Updated the whitelist of acceptable HTML elements and attributes based on the latest draft of the HTML (HyperText Markup Language) 5 specification.
Support for CSS sanitization. (Previous versions of Universal Feed Parser simply stripped all inline styles.) Many thanks to Sam Ruby for implementing this, despite my insistence that it was impossible.
Support for SVG sanitation.
Support for MathML sanitation. Many thanks to Jacques Distler for patiently debugging this feature.
IRI (International Resource Identifier) support for every element that can contain a URI (Uniform Resource Identifier).
Ability to disable relative URI resolution.
Command-line arguments and alternate serializers, for manipulating Universal Feed Parser from shell scripts or other non-Python sources.

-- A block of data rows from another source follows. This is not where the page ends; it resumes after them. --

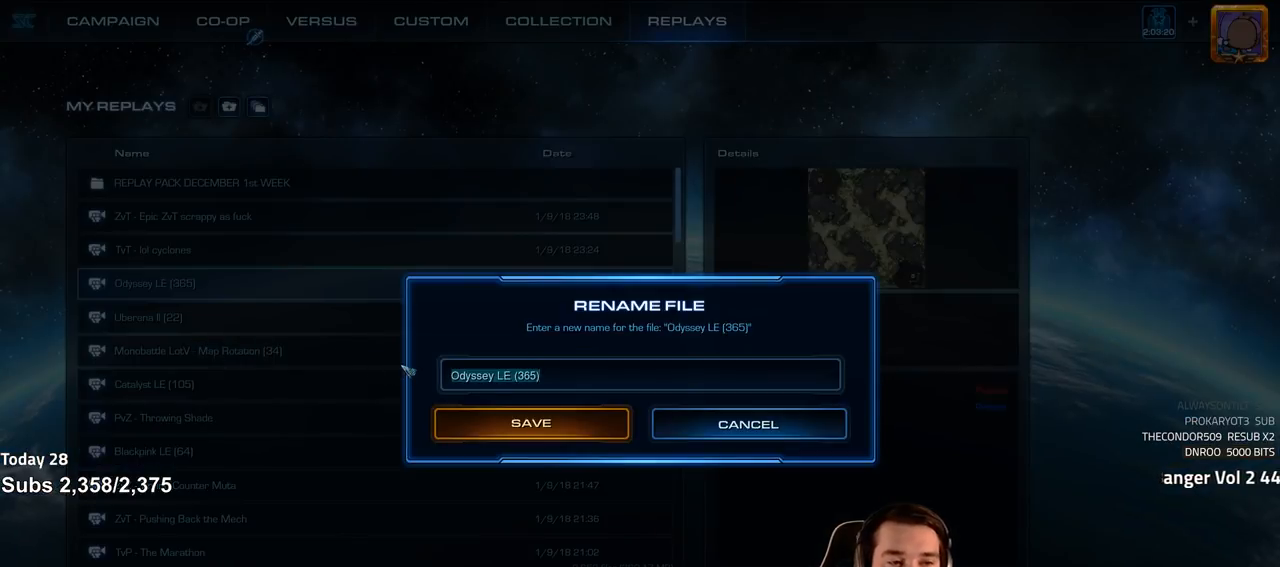
{"keys": [], "events": []}
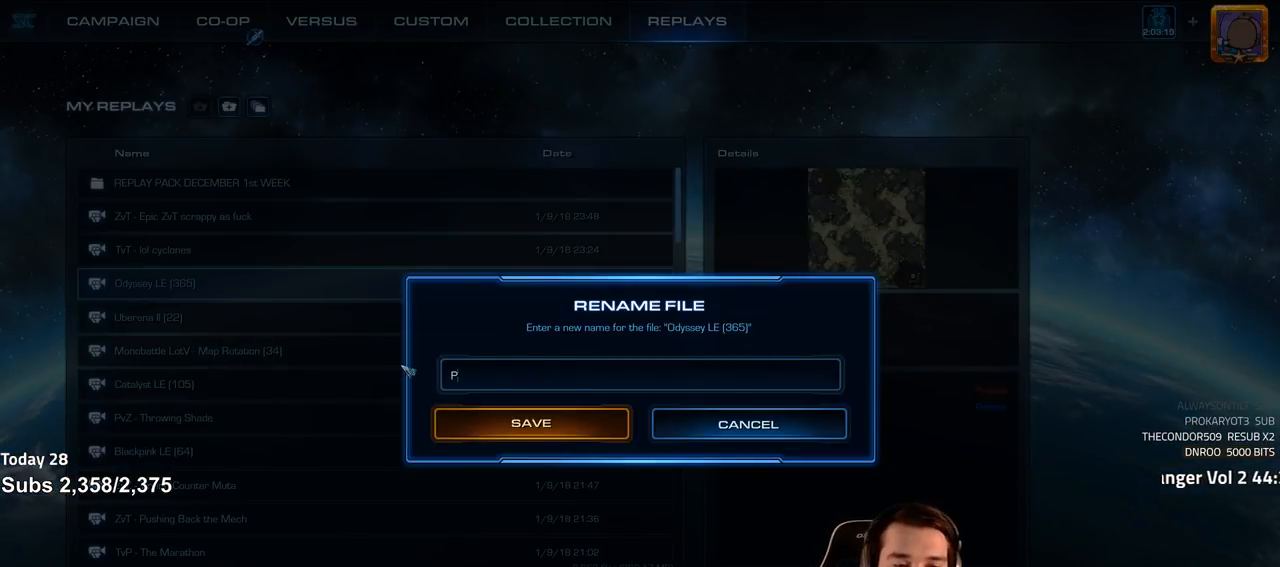
{"keys": ["space"], "events": [[100, "v", "down"], [183, "v", "up"], [500, "space", "down"]]}
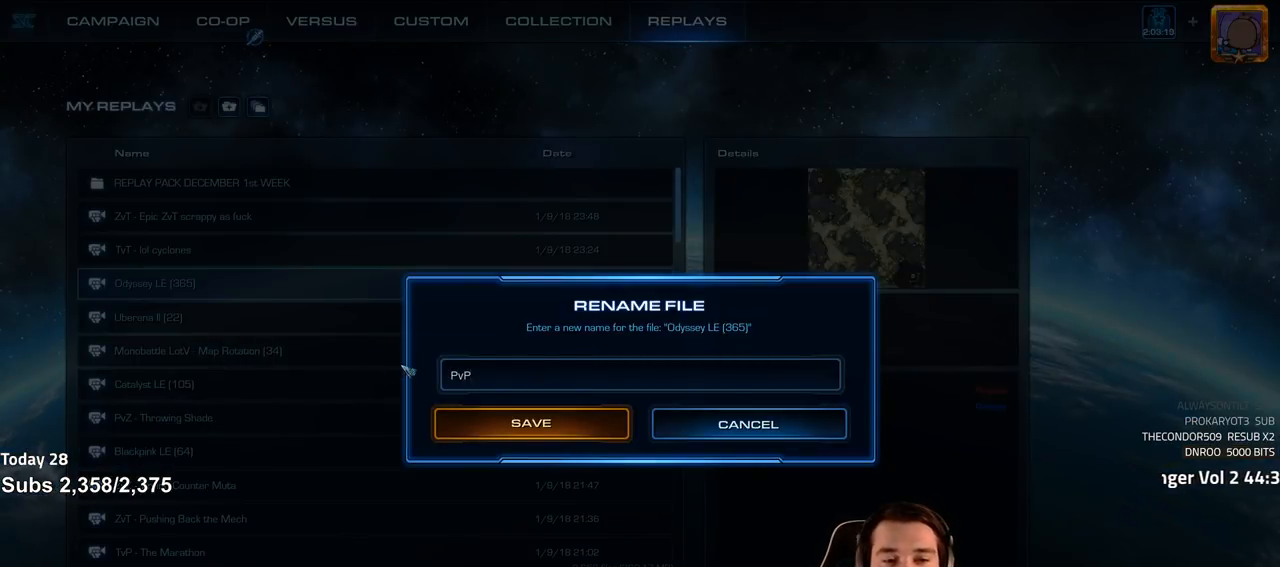
{"keys": [], "events": [[83, "space", "up"], [150, "space", "down"], [233, "space", "up"]]}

More robust parsing of author email addresses, misencoded win-1252 content, rel=self links, and better detection of HTML content in elements with ambiguous content types.
4.1 - 2006-01-11
Removed socket timeout
Added support for chardet library
4.0.2 - 2005-12-24
Cleared
_debug
flag.
4.0.1 - 2005-12-24
Bug fixes for Python 2.1 compatibility.
4.0 - 2005-12-23
Support for relative URIs in xml:base attribute
Fixed encoding issue with mxTidy (phopkins)
Preliminary support for RFC 3229
Support for Atom 1.0
Support for iTunes extensions
New ‘tags’ for categories/keywords/etc. as array of dict {‘term’: term, ‘scheme’: scheme, ‘label’: label} to match Atom 1.0 terminology
Parse RFC 822-style dates with no time
Lots of other bug fixes
3.3 - 2004-07-15
Optimize EBCDIC to ASCII conversion
Fix obscure problem tracking xml:base and xml:lang if element declares it, child doesn’t, first grandchild redeclares it, and second grandchild doesn’t
Refactored date parsing
Defined public registerDateHandler so callers can add support for additional date formats at runtime
Added support for OnBlog, Nate, MSSQL, Greek, and Hungarian dates (ytrewq1)
Added zopeCompatibilityHack() which turns FeedParserDict into a regular dictionary, required for Zope compatibility, and also makes command line debugging easier because pprint module formats real dictionaries better than dictionary-like objects
Added NonXMLContentType exception, which is stored in bozo_exception when a feed is served with a non-XML media type such as ‘text/plain’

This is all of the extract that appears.